A question clearly raised by the new information is whether the Trump campaign’s public and private communications about the hacked emails constituted a request or suggestion that funds be spent to acquire the stolen emails. The candidate certainly requested this assistance in his public remarks. Now, in a meeting scheduled with a Russian national with ties to the Putin regime, the campaign made clear that it was actively interested in having this kind of information.  Press reporting suggests that a) the campaign was interested in the emails, because the candidate had said so, and supporters like Smith was engaged in a concerted effort to find them; and b) both the campaign and Smith were dealing with Russian nationals in the search for negative information on Clinton. 

It would hardly be unreasonable for the Russians to infer that the campaign was very much in the market for this information.  By suggesting that she had such information, Veselnitskaya was able obtain an audience with intimate associates of the candidate.  The  Russians could not mistake the intensity of the campaign’s interest.  The very scheduling of the meeting–and the status of the attendees–was sufficient to get the campaign’s point across about what it highly valued and was prepared to take from a foreign source.  And if they had any doubt, it would have been resolved by the President’s public call, six weeks later, for the Russians, “if you’re listening,” to find the emails.

We still don't have the direct connections necessary to judge if Trump and his campaign committed campaign finance violations in soliciting and receiving support from Russia, and assisting the Russians in their plan to influence the 2016 presidential election. But there is now little doubt that there is such a case to be investigated.  

What is becoming increasingly clear is that Mr.
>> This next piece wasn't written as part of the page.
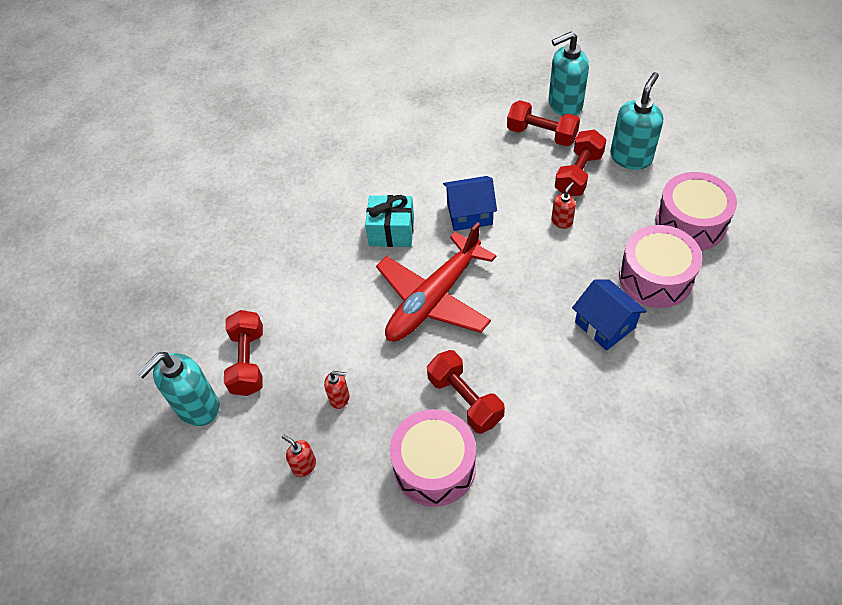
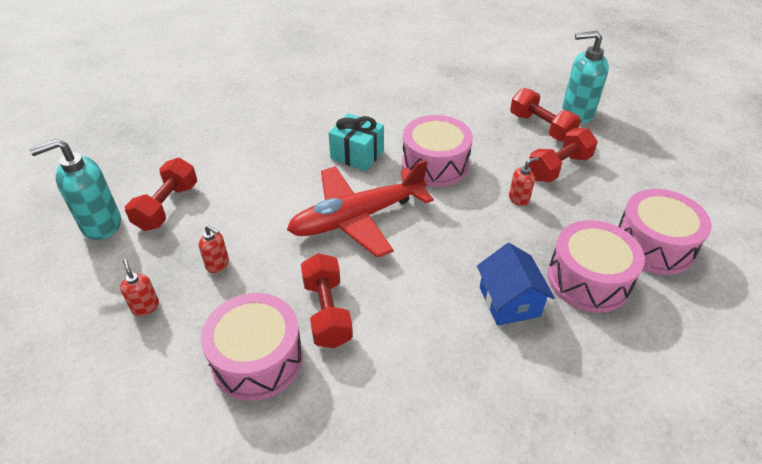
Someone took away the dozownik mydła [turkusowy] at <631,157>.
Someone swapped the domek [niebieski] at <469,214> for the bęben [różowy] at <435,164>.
Trump and his campaign were open to whatever help the Russians would provide: they made that clear to the Russians, and took specific actions to invite and receive this foreign national assistance.  In response to the latest disclosure of Russian contacts, the campaign’s defense seems to be that it never checked whether the people from whom they were soliciting stolen emails and other negative information were Russians, much less connected to the Kremlin.  That may beggar belief; some may even find the claim perversely amusing.  But under campaign finance law, it is no joke, its a crime.


BUT, just as we seem to be getting somewhere...

MSNBC anchor Rachel Maddow has raised the alarm that credible news outlets may be getting sent fake documents on the Russia investigation from sources trying to scuttle media credibility on the issue.  After being sent doctored “Top Secret” NSA documents claiming coordination between a named member of the Trump campaign and Russia, Maddow noted a possible link to recent sourcing problems with stories at CNN and Vice both led to their retraction and in one instance the resignation of several journalists. 

Clearly there will be more smoke ahead.